US Banks Rise As Fed Stress Test Success Clears Path For Payouts

Reuters
06-30

June 30 (Reuters) - Wall Street's biggest banks rose in premarket trading on Monday after sailing through the Federal Reserve's annual health check, setting the stage for billions in stock buybacks and dividends.

The central bank said on Friday that 22 of the largest U.S. banks were well-positioned to withstand a future economic downturn and continue lending, with its stress test showing firms maintained strong capital levels even after incurring hundreds of billions of dollars in losses.

The results are a strong sign that U.S. lenders are in good shape even amid heightened economic uncertainty, helping government officials and investors understand if banks can continue lending money even during a crisis.

Passing the stress test also gives banks the green light to proceed with shareholder payouts, including dividends and buybacks.

"All the participant banks passed the stress test (which was not a surprise), and this lends support to our view that they remain well positioned to return capital should they so choose," analysts at brokerage RBC Capital Markets said.

Goldman Sachs and Wells Fargo up 2%; Bank of America and UBS rose 1%.

Banks did better in the 2025 stress test compared to 2024, partly because this year's test was less stringent.

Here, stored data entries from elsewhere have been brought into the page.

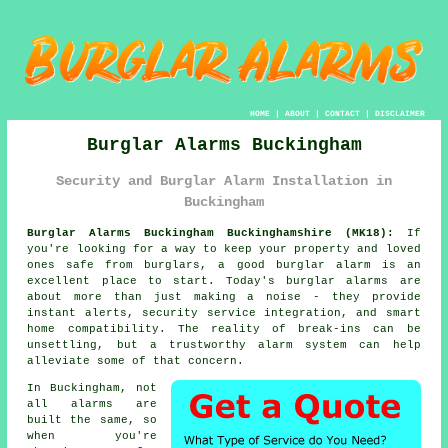
HOME
|
ABOUT
|
CONTACT
|
DISCLAIMER
Burglar Alarms Buckingham
Security and Burglar Alarm Installation in
Buckingham
Burglar Alarms Buckingham Buckinghamshire (MK18):
If
you're looking for a way to keep your property and loved
ones safe from burglars, a good burglar alarm is an
excellent place to start. Today's burglar alarms are
about more than just making a noise - they provide
instant alerts, security service integration, and smart
home compatibility. The reality of break-ins can be
unsettling, but a trustworthy alarm system can help
alleviate some of that concern.
In Buckingham, not
all alarms are
built the same, so
when you're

The test simulates an economy in crisis, so since the real economy was already a bit weaker before the test, the scenario ended up being less severe.

"In general, the results were positive across the board and supportive of an improving capital return backdrop for all participants," Jefferies analysts wrote in a note, adding that stress capital buffers will not be finalized until August, and banks may still have room to adjust dividend increases.

The 2025 test involved a severe global recession that included a 30% decline in commercial real estate prices and a 33% decline in home prices. The unemployment rate spiked 5.9 percentage points to 10% under the test.

The Federal Reserve rolled out its Dodd-Frank stress tests in 2011 to gauge whether the biggest U.S. banks could weather a sharp economic downturn, aiming to prevent a repeat of the 2008 financial crisis.

Banks have long pushed back against the exercise, arguing that it is overly complex, costly to conduct and restricts capital returns even when firms are financially sound.

The S&P 500 Banks Index .SPXBK, which tracks large-cap banks, has risen about 12% so far this year through the previous close, outpacing a 5% gain in the benchmark S&P 500 .SPX.